The Czech government has approved a state budget deficit of 38.1 billion crowns (for an overall fiscal gap of 1.5 percent of GDP) for 2009, as it attempts to reign in spending and push further reforms. On Friday the Finance Minister Miroslav Kalousek called the proposal, which is the equivalent of around 2.5 billion US dollars, “ambitious”, stressing the proposed fiscal trajectory was a return to “civilised levels”. According to the minister, savings cuts across government ministries will be required, although spending in some sectors – such as education – is expected to go up. The 2009 budget plans on spending to drop to 1,053 billion crowns, down from 1,107.3 billion this year.
The police have shelved their investigation into an alleged bribery attempt of a Czech senator back in February during the country’s presidential election. Senator Josef Novotný, a member of the Independents/European Democrats, maintained he was offered a bribe of two million crowns if he voted for incumbent Václav Klaus. Mr Novotný voted for Mr Klaus’s opponent Jan Švejnar. A police spokesman said on Friday that officers had uncovered no evidence of wrongdoing. The senator, meanwhile, admitted earlier that he had no tangible proof, stressing the bribe had been offered person-to-person.
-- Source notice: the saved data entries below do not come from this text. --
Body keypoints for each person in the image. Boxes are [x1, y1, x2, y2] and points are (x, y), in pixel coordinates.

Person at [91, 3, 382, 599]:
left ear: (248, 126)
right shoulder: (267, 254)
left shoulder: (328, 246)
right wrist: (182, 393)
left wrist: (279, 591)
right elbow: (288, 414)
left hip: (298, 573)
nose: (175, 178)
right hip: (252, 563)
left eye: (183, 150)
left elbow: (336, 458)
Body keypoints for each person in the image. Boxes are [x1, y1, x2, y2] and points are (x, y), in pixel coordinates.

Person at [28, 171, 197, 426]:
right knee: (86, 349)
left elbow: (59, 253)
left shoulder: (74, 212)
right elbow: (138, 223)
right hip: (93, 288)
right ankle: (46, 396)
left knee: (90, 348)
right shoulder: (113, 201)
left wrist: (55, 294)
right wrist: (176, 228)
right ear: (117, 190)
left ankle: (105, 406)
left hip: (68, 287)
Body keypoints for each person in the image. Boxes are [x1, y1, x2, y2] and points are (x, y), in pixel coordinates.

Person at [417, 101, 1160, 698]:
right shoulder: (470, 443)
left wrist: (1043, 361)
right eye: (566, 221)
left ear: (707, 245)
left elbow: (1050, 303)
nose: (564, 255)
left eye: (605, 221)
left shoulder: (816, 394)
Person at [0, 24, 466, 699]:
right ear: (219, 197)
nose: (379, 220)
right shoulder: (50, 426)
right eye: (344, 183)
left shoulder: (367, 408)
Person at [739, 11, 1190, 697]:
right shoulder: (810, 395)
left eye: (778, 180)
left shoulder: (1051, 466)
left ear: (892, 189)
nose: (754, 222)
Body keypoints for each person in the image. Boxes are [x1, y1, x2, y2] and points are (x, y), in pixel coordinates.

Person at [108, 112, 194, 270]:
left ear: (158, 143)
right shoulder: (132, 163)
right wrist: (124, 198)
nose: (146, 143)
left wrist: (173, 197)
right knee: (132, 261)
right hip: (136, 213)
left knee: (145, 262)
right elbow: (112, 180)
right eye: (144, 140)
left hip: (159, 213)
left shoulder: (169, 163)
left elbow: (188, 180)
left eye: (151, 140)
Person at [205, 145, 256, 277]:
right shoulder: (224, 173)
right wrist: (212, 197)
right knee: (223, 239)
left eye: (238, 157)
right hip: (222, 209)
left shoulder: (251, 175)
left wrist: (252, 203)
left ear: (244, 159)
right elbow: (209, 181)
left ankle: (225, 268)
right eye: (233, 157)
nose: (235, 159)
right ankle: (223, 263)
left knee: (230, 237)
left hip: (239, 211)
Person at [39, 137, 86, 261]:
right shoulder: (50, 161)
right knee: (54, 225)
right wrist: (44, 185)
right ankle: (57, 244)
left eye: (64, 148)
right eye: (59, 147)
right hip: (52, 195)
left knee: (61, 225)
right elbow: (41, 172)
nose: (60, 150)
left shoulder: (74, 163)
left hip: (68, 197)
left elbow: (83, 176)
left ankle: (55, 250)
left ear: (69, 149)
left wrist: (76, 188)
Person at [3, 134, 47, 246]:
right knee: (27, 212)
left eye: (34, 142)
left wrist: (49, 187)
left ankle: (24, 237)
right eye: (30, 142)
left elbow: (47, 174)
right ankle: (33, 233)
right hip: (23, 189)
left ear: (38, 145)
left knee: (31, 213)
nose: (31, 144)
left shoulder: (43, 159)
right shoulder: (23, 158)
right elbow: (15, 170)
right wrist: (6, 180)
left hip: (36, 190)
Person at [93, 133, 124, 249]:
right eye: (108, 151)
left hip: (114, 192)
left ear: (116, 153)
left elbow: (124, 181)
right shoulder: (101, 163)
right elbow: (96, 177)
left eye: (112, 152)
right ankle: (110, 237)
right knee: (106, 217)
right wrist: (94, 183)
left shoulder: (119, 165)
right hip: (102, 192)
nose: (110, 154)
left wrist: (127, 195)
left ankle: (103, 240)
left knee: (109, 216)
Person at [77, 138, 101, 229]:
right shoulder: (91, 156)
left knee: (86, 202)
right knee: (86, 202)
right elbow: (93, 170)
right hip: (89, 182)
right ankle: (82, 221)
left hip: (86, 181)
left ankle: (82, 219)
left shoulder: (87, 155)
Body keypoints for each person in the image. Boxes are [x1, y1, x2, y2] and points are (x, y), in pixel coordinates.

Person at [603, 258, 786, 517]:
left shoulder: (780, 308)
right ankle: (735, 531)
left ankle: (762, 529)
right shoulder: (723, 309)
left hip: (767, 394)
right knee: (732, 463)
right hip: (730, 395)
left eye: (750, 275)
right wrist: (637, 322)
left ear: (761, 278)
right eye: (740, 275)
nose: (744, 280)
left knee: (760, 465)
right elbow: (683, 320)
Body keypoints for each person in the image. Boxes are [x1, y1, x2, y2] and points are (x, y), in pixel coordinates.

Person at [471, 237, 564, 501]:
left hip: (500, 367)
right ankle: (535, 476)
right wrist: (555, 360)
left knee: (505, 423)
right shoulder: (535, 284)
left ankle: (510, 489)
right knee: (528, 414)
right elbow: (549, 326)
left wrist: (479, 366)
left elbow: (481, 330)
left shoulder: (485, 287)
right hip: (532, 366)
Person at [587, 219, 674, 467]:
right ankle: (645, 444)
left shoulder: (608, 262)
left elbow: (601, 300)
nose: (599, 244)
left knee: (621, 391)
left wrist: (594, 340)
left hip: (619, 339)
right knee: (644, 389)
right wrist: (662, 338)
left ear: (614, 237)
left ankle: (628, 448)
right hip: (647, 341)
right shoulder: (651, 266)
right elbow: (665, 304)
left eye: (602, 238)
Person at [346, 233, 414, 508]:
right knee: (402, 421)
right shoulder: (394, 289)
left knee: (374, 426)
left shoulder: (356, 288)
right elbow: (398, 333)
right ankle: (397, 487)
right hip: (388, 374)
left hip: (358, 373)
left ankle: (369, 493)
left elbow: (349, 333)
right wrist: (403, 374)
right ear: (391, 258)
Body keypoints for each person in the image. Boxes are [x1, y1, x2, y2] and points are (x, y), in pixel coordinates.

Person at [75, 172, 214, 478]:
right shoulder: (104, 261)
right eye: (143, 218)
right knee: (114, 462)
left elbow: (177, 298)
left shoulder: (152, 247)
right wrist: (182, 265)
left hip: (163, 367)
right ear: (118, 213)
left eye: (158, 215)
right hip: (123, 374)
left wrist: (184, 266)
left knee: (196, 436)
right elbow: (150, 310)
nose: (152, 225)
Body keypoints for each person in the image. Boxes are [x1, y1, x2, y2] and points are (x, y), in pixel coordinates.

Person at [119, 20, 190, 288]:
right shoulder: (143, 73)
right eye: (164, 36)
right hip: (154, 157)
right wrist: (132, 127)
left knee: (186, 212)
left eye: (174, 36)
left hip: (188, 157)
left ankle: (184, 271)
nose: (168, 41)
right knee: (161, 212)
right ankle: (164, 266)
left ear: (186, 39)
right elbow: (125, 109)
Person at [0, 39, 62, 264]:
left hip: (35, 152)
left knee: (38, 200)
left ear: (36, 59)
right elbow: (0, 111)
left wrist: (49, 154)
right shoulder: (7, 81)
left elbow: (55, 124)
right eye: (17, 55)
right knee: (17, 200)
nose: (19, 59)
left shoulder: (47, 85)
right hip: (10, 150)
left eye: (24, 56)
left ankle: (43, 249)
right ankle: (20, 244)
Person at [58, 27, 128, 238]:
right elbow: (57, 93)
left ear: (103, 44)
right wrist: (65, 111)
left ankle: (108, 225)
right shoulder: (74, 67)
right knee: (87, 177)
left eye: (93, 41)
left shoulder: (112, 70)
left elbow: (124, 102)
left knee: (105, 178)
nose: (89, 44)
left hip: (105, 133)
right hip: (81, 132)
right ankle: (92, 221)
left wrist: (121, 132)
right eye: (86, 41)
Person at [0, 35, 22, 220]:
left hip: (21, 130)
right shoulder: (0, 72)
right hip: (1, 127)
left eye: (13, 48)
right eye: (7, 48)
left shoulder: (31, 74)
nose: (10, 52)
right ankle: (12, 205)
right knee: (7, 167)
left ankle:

In related news, Czech schoolchildren and teachers have greeted the end of the school year: elementary and secondary schools around the country on Friday handed out final report cards ahead of the summer holidays. Some, such as an elementary school in Ostrava in the east of the country, teaching students in both Czech and English, handed out report cards with English comments. A 9-year-old pupil at the school told the Czech news agency she didn’t mind getting comments in English; she said she had gotten used to it.